И поэтому он терпел все остальное, очарованный тем, что именно этот человек вытворяет с ним все это, и думал: "Да, это кардинал Кальвино, это владыка Церкви, он ближе всех нас к Святому Отцу, он заседает в Священной коллегии, и этому могущественному человеку я подчиняюсь, и это его обнимаю". Его ладони тосковали по этим тяжелым яйцам. Ему страшно хотелось вновь вдохнуть их тепло, прикоснуться к их мягкой волосатой оболочке и легонько сжать, словно угрожая, но лишь для того, чтобы почувствовать, как орган кардинала превращается в чудовищное и жестокое древко.
Но он начал понимать, что для Кальвино даже нежная игра была своеобразной формой изнасилования. Точно так же, как он хотел распластать Тонио на простынях, накрыв сверху своим телом, так же он хотел видеть, как Тонио стонет от наслаждения. Он хотел поработить возлюбленного наслаждением не меньше, чем болью.

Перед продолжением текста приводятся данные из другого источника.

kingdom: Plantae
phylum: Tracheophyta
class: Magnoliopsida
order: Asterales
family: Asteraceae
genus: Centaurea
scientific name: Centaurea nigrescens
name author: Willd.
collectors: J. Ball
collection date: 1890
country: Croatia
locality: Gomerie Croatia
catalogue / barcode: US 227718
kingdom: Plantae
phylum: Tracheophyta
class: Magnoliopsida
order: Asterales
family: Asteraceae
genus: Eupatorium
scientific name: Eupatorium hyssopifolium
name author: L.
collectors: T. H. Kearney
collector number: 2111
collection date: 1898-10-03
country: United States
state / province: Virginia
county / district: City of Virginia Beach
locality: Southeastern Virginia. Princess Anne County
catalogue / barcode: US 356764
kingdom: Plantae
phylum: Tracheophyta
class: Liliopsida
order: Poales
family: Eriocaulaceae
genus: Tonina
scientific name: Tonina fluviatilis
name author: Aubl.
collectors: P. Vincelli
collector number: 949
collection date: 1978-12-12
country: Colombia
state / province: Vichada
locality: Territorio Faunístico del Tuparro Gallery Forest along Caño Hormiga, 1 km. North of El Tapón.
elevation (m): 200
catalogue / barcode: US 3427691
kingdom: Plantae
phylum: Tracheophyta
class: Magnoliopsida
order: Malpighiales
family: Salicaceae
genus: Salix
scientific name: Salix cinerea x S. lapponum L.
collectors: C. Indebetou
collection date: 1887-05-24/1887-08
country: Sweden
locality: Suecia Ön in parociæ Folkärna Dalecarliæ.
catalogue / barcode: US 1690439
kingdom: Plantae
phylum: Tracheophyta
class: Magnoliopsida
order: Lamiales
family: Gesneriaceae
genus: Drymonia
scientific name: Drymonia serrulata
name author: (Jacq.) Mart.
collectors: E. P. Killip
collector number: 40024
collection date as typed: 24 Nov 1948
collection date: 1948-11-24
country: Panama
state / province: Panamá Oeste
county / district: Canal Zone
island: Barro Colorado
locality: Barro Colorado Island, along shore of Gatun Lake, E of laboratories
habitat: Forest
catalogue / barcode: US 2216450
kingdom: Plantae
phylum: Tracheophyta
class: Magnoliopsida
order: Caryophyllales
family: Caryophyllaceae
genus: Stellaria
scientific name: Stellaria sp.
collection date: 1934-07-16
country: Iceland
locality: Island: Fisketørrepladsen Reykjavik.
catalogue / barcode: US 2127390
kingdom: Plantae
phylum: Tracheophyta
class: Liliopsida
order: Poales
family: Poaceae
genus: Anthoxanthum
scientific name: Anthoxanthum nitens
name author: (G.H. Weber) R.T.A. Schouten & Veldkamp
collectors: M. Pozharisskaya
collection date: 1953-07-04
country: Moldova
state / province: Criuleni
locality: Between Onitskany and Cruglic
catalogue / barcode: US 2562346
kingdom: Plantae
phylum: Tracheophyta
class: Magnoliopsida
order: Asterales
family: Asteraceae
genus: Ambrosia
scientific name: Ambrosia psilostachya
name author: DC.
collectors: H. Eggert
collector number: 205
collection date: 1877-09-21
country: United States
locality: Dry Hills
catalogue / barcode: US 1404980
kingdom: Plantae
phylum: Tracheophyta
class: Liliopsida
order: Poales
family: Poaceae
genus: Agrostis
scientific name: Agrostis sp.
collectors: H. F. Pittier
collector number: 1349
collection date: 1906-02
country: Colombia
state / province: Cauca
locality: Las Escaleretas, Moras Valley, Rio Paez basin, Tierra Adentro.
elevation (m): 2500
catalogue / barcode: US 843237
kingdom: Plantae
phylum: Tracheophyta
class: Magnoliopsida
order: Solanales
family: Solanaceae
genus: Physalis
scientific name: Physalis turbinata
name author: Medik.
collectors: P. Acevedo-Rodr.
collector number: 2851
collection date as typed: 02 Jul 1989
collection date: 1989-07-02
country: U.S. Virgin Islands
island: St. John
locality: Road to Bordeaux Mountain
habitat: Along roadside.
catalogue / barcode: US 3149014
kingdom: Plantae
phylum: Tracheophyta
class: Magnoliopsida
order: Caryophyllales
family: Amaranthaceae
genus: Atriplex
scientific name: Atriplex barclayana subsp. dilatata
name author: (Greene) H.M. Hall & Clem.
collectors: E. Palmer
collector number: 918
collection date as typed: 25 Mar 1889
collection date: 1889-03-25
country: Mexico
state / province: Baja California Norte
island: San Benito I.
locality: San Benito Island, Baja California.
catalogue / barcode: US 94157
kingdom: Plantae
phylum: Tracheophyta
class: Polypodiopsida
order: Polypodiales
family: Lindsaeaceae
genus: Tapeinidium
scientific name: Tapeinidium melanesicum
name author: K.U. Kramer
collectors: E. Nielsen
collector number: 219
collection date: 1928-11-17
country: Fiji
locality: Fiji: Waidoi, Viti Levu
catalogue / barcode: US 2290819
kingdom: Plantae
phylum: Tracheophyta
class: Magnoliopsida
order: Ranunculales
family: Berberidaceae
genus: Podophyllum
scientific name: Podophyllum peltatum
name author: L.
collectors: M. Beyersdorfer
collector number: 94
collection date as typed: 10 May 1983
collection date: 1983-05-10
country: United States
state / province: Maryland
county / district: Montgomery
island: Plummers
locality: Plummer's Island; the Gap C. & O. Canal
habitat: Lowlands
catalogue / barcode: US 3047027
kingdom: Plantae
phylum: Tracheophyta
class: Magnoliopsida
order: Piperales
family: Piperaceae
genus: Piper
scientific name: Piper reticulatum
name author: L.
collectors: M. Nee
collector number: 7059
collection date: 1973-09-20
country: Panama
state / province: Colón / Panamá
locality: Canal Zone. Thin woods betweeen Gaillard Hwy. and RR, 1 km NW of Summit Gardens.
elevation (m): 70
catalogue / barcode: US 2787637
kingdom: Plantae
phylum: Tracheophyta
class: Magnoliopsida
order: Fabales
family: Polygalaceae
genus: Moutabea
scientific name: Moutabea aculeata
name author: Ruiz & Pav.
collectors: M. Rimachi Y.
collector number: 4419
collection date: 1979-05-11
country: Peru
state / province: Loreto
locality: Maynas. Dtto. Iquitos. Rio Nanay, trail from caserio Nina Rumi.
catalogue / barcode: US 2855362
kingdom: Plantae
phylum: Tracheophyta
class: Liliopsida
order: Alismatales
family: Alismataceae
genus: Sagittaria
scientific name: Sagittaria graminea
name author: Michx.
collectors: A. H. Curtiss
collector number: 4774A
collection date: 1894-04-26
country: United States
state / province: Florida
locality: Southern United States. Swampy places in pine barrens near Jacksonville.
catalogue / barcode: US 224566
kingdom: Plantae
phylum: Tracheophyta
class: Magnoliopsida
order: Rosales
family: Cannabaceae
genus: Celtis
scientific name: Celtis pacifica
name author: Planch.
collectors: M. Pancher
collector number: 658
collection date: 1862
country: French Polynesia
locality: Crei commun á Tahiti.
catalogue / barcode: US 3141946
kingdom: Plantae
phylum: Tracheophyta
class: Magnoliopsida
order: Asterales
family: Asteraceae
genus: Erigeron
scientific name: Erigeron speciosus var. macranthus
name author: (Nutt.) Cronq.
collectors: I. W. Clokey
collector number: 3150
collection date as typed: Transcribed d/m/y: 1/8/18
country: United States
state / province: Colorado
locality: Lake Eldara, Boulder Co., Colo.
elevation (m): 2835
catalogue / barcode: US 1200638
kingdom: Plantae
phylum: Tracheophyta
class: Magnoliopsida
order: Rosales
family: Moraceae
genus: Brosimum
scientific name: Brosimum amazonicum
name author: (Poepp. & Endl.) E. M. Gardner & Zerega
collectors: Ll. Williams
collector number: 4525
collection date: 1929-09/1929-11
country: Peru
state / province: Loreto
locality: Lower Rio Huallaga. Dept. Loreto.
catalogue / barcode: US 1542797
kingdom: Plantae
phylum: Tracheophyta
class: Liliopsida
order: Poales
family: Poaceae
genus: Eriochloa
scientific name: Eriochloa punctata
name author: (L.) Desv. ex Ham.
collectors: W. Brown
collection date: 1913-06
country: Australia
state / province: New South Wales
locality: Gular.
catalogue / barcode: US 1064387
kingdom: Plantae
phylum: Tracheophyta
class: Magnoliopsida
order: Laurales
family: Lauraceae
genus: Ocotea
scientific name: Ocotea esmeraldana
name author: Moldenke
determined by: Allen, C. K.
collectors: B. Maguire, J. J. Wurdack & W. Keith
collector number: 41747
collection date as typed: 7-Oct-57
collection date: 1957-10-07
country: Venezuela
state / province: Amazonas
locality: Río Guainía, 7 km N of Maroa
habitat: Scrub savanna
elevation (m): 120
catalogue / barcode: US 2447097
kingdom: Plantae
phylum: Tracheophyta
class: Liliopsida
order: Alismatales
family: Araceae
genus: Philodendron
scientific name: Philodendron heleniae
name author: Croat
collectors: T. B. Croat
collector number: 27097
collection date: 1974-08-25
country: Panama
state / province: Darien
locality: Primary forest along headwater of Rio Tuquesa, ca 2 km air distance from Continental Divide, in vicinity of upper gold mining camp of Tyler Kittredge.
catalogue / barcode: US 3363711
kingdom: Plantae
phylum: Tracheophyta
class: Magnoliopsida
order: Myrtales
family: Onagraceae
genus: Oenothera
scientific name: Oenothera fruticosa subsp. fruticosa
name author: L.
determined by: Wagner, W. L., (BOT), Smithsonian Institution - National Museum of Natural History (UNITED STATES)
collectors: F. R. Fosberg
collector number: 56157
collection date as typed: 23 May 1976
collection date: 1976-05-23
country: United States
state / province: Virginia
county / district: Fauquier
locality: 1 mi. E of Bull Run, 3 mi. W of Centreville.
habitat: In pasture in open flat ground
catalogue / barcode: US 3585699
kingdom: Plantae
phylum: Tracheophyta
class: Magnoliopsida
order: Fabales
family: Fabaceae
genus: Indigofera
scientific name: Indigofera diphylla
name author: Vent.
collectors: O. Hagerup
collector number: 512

Потом со стеклянным, невидящим взором Тонио лежал рядом с кардиналом, чувствуя приятную обессиленность.
Но во всем этом было и нечто большее. Потому что сразу же после той первой ночи началось и несколько иное общение.
После любовных соитий они одевались. Иногда ужинали. В подвалах кардинальского дворца хранилось множество самых разных вин, и все превосходного качества. Кальвино предлагал их Тонио. Потом, позвав старого Нино с факелом, они совершали прогулку по залам.
При мерцающем свете они останавливались у разных статуй, которые, по его собственному признанию, долгие годы совсем не нравились кардиналу. "Я так любил эту маленькую нимфу, – говорил он об одной римской статуе. – Ее нашли в саду моей виллы, когда рыли землю под фонтаны. А вот этот гобелен мне много лет назад прислали из Испании".
Факел Нино глухо гудел и издавал запах, проникавший повсюду. Глядя в серые глаза кардинала, на его тонкую руку на фоне бронзовой античной статуи, Тонио испытывал удивительное чувство покоя.
Он следовал за его преосвященством в открытый сад, где слышался плеск фонтанов и пахло зеленой свежескошенной травой.
Потом, словно в святилище, они шли в библиотеку, где кожаные переплеты книг уходили так высоко к потолку, что неровный свет факела туда уже не добирался.
– Почитай мне, Марк Антонио, – говорил кардинал, выбирая одного из своих любимых поэтов, Данте или Тассо.